Problem statement: Copy the full listing below character for character, keeping every line in its original order.

Items:
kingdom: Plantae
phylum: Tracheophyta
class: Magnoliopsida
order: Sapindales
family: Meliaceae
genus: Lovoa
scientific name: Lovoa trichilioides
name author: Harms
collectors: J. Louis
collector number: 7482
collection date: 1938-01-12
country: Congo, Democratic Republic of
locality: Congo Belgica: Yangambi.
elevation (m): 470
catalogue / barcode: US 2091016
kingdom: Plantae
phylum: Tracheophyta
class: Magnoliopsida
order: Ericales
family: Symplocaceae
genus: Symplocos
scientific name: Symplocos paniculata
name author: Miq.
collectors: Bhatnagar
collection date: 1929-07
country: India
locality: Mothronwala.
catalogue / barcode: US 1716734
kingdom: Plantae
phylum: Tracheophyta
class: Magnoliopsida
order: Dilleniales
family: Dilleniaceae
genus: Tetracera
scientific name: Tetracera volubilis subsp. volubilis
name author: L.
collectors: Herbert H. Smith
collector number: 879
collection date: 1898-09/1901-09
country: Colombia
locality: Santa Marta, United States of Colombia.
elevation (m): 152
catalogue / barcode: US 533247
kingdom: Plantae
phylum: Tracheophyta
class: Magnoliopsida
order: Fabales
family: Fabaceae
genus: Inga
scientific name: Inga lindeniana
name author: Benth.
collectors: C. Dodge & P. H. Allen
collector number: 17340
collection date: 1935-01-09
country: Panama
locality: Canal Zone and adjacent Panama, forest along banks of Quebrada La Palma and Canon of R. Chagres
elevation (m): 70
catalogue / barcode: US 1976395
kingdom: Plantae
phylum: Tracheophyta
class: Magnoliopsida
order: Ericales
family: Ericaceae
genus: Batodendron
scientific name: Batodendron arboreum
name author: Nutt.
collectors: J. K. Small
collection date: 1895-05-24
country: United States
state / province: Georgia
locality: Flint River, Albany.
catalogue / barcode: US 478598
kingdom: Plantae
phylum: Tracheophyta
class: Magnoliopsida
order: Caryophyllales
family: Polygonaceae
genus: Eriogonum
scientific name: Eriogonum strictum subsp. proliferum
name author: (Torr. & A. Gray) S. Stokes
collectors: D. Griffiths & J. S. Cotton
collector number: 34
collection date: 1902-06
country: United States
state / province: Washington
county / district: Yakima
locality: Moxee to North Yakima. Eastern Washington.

Response:
kingdom: Plantae
phylum: Tracheophyta
class: Magnoliopsida
order: Sapindales
family: Meliaceae
genus: Lovoa
scientific name: Lovoa trichilioides
name author: Harms
collectors: J. Louis
collector number: 7482
collection date: 1938-01-12
country: Congo, Democratic Republic of
locality: Congo Belgica: Yangambi.
elevation (m): 470
catalogue / barcode: US 2091016
kingdom: Plantae
phylum: Tracheophyta
class: Magnoliopsida
order: Ericales
family: Symplocaceae
genus: Symplocos
scientific name: Symplocos paniculata
name author: Miq.
collectors: Bhatnagar
collection date: 1929-07
country: India
locality: Mothronwala.
catalogue / barcode: US 1716734
kingdom: Plantae
phylum: Tracheophyta
class: Magnoliopsida
order: Dilleniales
family: Dilleniaceae
genus: Tetracera
scientific name: Tetracera volubilis subsp. volubilis
name author: L.
collectors: Herbert H. Smith
collector number: 879
collection date: 1898-09/1901-09
country: Colombia
locality: Santa Marta, United States of Colombia.
elevation (m): 152
catalogue / barcode: US 533247
kingdom: Plantae
phylum: Tracheophyta
class: Magnoliopsida
order: Fabales
family: Fabaceae
genus: Inga
scientific name: Inga lindeniana
name author: Benth.
collectors: C. Dodge & P. H. Allen
collector number: 17340
collection date: 1935-01-09
country: Panama
locality: Canal Zone and adjacent Panama, forest along banks of Quebrada La Palma and Canon of R. Chagres
elevation (m): 70
catalogue / barcode: US 1976395
kingdom: Plantae
phylum: Tracheophyta
class: Magnoliopsida
order: Ericales
family: Ericaceae
genus: Batodendron
scientific name: Batodendron arboreum
name author: Nutt.
collectors: J. K. Small
collection date: 1895-05-24
country: United States
state / province: Georgia
locality: Flint River, Albany.
catalogue / barcode: US 478598
kingdom: Plantae
phylum: Tracheophyta
class: Magnoliopsida
order: Caryophyllales
family: Polygonaceae
genus: Eriogonum
scientific name: Eriogonum strictum subsp. proliferum
name author: (Torr. & A. Gray) S. Stokes
collectors: D. Griffiths & J. S. Cotton
collector number: 34
collection date: 1902-06
country: United States
state / province: Washington
county / district: Yakima
locality: Moxee to North Yakima. Eastern Washington.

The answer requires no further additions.